Creamy Spicy Rigatoni Pasta

Instructions

Step 1: Bring a large pot of salted water to a boil and cook the rigatoni pasta until al dente according to package instructions.

Step 2: Reserve 1/2 cup of pasta water, then drain the pasta and set aside.

Step 3: Heat olive oil in a large skillet over medium heat.

Step 4: Add the diced onion and cook for 3 to 4 minutes until softened.

Step 5: Stir in the minced garlic, Italian seasoning, paprika, and crushed red pepper flakes.

Step 6: Pour in the tomato sauce and let it simmer for 2 to 3 minutes.

Step 7: Reduce the heat to low and stir in the heavy cream and cream cheese until smooth.

Step 8: Add the parmesan cheese, salt, and black pepper, stirring until the sauce becomes creamy and well combined.

Step 9: Toss the cooked rigatoni into the sauce, adding reserved pasta water as needed to loosen the sauce.

Step 10: Garnish with chopped parsley and extra parmesan cheese before serving.

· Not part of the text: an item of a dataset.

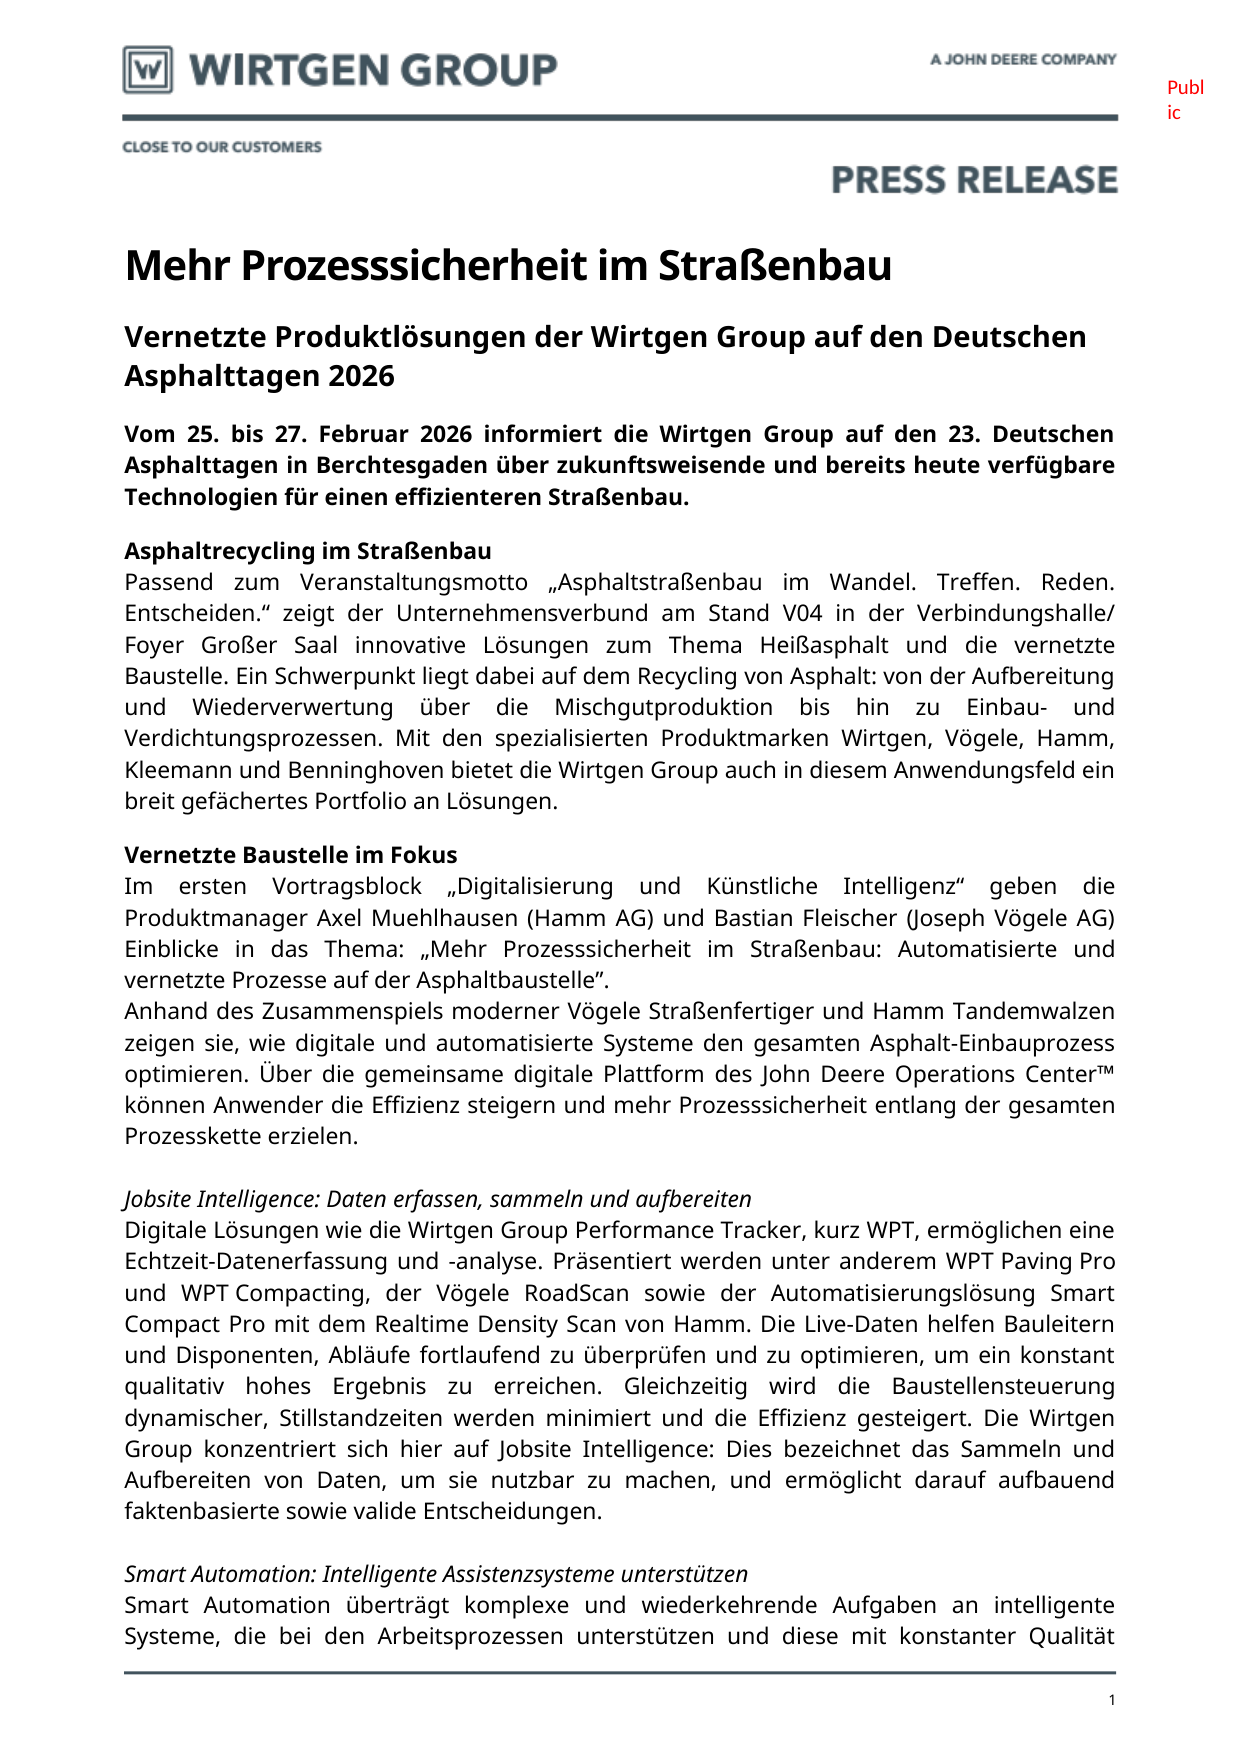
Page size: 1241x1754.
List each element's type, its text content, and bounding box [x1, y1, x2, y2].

Storage and Reheating Tips

Store leftover pasta in an airtight container in the refrigerator for up to 4 days.

Reheat gently on the stovetop or in the microwave with a splash of cream or milk to maintain the creamy texture.

Avoid overheating, as the sauce may thicken too much.

This pasta can also be frozen for up to 1 month, though the sauce is best enjoyed fresh for the creamiest consistency.